One downside applying this to my particular app is that all other views that could potentially trigger a state change need to be aware of isSaveToDiskInFlight and have to disable their UI accordingly. This could be required in a lot of places.

I'd like to use this in a Mac app so there is a toolbar and a menubar from which the user can trigger new state changes. When adding a new control, button, or menu item, I'd always have to consider: "Which in-flight actions are there and which should disable this control?" I'm concerned that I might forget this when adding a new control. Sounds like a central place to manage this is needed.

In my example of saving something to disk, I need to disable (almost) all user interaction with my app until that task completes.

Right now I literally hook into NSApplication.sendEvent() and prevent all key and mouse events while saving is in progress (not ideal). Having a central store through which all state changes are channeled seemed like a great way to prevent actions while waiting for a background process.

But this introduces more challenges: while user interactions are not allowed, side effects might return new state changes (e.g. present error alert), which must be allowed so I'd need a "parallel" track or mark certain state changes as "system" and allow those.

I see two angles to attack this problem:

  1. From the Store side: UI remains fully responsive while background process is pending. The Store discards unrelated actions until the background side effect completes.
  2. From the UI side: Block the UI to not allow the user to cause new actions to be sent to the store while a background operation is in progress.

I think #2 is the cleaner approach. Maybe I should rephrase my question to "How can I disable all controls in my app while a background operation is in progress?" This leads to having a global flag in the AppState something like isUserInteractionEnabled that is handled by the app itself.

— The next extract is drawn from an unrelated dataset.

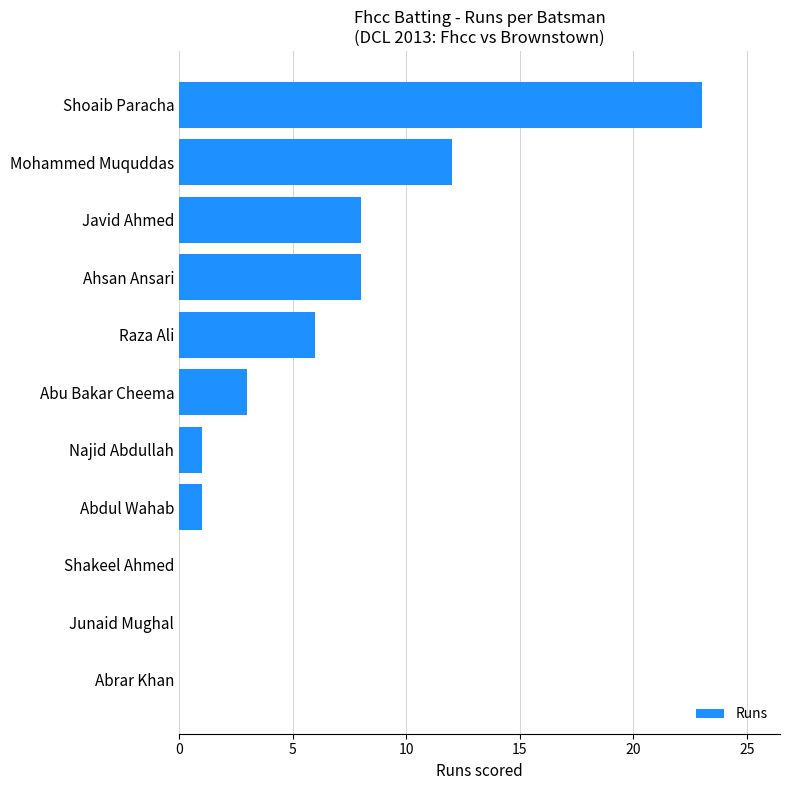

What is the sum of all values?

62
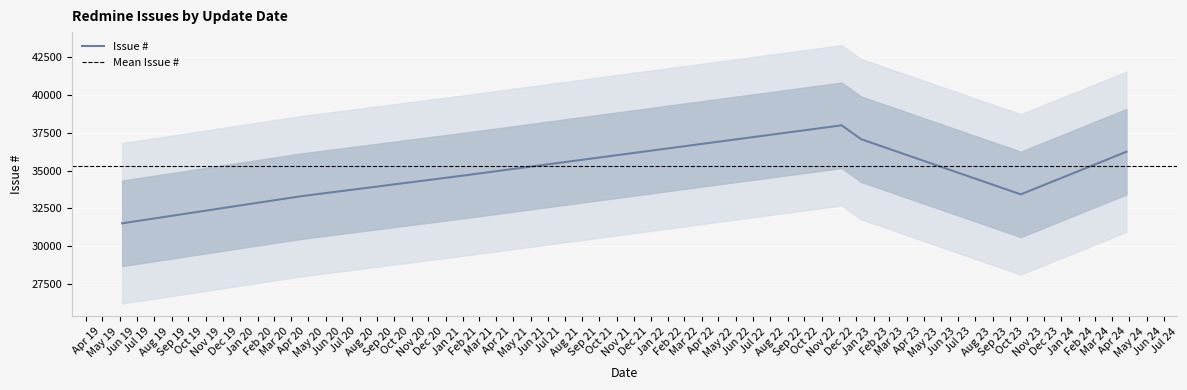

Is this an area chart (filled region under the line)?

No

Are you using SwiftUI or UIKit?

If using SwiftUI, then if you set .disable(true) on the very root view that kicks off your application, it will effectively disable everything in your app. You can also scope it to smaller views, like say just the editor view. xAnd the disabled boolean can be driven off of your store's state. You can check if any of the *IsInFlight booleans are true, and if so flip the disabled flag:

struct AppView: View {
  let store: Store<AppState, AppAction>

  var body: some View {
    WithViewStore(self.store) { viewStore in 
      NavigationView { 
        // lots of stuff
      }
      .disabled(viewStore.feature.saveIsInFlight)
    }
  }
}

Alternatively, if you truly do want to just prevent all/certain actions from ever entering the system when your app is in a specific state, then you can introduce a higher-order reduce that filters actions:

extension Reducer where State == AppState, Action == AppAction, Environment == AppEnvironment {
  func disableWhenSaving() -> Self {
    Self { state, action, environment in 
      guard state.feature.saveIsInFlight else {
        // When not saving everything goes through...
        return self.run(&state, action, environment)
      }

      switch action {
        // Decide which actions should be allowed through...
      }
    }
  }
}

And then you could tack on this transformation when created your root store:

let store = Store( 
  initialState: AppState(),
  reducer: appReducer
    .disableWhenSaving(),
  environment: AppEnvironment(...)
)

Those are both very high level solutions. In reality you a bit of a blend of the two might be the sweet spot.

I'm using AppKit (it's a macOS app), but will be switching to SwiftUI & Catalyst hopefully soon.

Your idea for the higher-order reducer that filters action looks very promising. I think this combined with injecting some sort of catch-all responder into the Cocoa responder chain to make sure I also disable actions that don't go through the TCA (like the system provided text formatting and Edit menu commands) might be the answer.

Thanks for being so responsive and your helpful suggestions!

If you can make copy-on-write structure for your editor model, you can still allow editing while saving. Use snapshot of the model to save. Make saving in the background and then notify when done using one of the approaches suggested above.